Hundreds of babies are left behind at children’s hospitals in HCMC every year due to unwanted pregnancies or economic hardship.
A ten-day-old baby was recently abandoned at the Ho Chi Minh City Children’s Hospital No.2 in healthy condition.
Hospital staff said they found a letter in a bag left with the baby that said the mother was too poor to raise the child.
She had given birth on her own and borrowed just enough money to buy a set of clothing for the newborn infant.
“Abandoned babies are often found wrapped up in clothing in some corner of the hospital, or are picked up by passers-by and given over to the hospital after being left on nearby sidewalks,” Nguyen Thi Ranh, a medical assistant from HCMC Children’s Hospital No. 2, said.
Hospital workers said some mothers were too poor to raise their newborns and thought the children would have better lives if they were adopted by someone else, while others just wanted to dump their unexpected burden stemming from the result of broken love affairs.
Some babies were ditched because they were born with defects or diagnosed with fatal diseases that parents thought to be incurable or didn’t have enough money to pay for treatments, according to Ranh.
She said some parents registered false names and addresses so the hospital couldn’t trace them.
The site then would have to care for the abandoned babies for years to treat their diseases.
|
BABIES ABANDONED AT HCMC HOSPITALS IN 2007
Tu Du Maternity Hospital: 120
HCMC Children’s Hospital No. 2: 50
Hung Vuong Maternity Hospital: 35 |
In another case, a prematurely-born baby, weighing 1.8 kilograms and afflicted with a gullet disease, was left at HCMC Children’s Hospital No. 1.
He was treated at the hospital for two months before being given to an orphanage in Go Vap District.
“We sometimes receive contacts from the moms of the abandoned kids, and learn that they are teenage mothers,” said Cam Ngoc Phuong, head of the recuperation ward at HCMC Children’s Hospital No. 1.
“The dumped newborns were unexpected babies, as the mothers weren’t equipped with knowledge about contraception nor were they versed in raising children.”
Fate left to chance
According to normal procedures, the hospitals would take care of the abandoned infants, offering care and treatment while also filling out appropriate documentation to confirm their abandoned status.
The babies would later be given to orphanages and charity centers under the ratification of the Department of Labor, War Invalids and Social Affairs, if concerned authorities fail to trace their parents.
A medical assistant from HCMC Children’s Hospital No. 2 said some mothers who had abandoned their babies would return to the hospital years later to find their children.
“Some parents also retrieved their offspring after the hospital announced they were cured of the fatal diseases,” she said.
However, Dr.
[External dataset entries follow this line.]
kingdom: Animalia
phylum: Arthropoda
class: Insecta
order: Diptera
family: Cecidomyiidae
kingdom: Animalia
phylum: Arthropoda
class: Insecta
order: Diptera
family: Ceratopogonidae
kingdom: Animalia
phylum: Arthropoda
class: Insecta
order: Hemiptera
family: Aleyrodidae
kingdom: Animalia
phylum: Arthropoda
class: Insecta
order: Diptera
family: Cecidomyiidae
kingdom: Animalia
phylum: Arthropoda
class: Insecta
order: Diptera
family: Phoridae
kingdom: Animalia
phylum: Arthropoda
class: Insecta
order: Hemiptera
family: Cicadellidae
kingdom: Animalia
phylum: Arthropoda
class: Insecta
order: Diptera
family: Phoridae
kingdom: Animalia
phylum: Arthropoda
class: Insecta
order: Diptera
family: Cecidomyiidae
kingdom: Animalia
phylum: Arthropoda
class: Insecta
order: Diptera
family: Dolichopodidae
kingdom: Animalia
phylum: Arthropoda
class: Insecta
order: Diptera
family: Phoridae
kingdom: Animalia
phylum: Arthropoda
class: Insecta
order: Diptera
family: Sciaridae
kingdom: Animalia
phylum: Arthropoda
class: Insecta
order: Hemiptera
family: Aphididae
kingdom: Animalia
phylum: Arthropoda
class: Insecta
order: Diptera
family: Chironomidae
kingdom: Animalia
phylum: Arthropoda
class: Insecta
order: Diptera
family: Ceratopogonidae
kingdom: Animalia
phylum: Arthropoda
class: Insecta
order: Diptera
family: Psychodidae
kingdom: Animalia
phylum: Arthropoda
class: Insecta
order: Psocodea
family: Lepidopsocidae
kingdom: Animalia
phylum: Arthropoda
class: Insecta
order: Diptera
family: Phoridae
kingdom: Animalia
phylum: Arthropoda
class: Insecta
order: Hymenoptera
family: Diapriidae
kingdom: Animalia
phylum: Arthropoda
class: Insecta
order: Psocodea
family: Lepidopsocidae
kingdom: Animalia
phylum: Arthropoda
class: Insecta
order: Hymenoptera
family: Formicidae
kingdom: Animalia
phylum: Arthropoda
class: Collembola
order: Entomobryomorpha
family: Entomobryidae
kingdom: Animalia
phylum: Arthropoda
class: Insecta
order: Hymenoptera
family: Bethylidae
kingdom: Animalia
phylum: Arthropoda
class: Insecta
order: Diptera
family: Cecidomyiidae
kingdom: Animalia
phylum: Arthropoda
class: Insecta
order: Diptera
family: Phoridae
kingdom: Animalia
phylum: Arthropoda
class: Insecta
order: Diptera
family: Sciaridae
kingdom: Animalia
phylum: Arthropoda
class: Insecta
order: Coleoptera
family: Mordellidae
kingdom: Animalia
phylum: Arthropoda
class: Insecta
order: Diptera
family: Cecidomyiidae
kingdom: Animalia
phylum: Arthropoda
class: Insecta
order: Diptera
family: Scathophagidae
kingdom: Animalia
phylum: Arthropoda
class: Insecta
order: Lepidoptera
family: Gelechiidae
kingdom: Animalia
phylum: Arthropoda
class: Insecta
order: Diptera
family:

Phuong from HCMC Children’s Hospital No.1 disputes the notion that many parents would reunite with their abandoned children.
“During my 18 years working at the hospital, I have never seen any mother come back to find her baby,” she said.
The abandoned babies in HCMC hospitals are given to many charity centers in the city, including the Go Vap SOS Children’s Village, Tam Binh Orphanage and Thu Duc Children’s Village.
A medical assistant at an orphanage in the city said most healthy babies get adopted soon after entering the centers.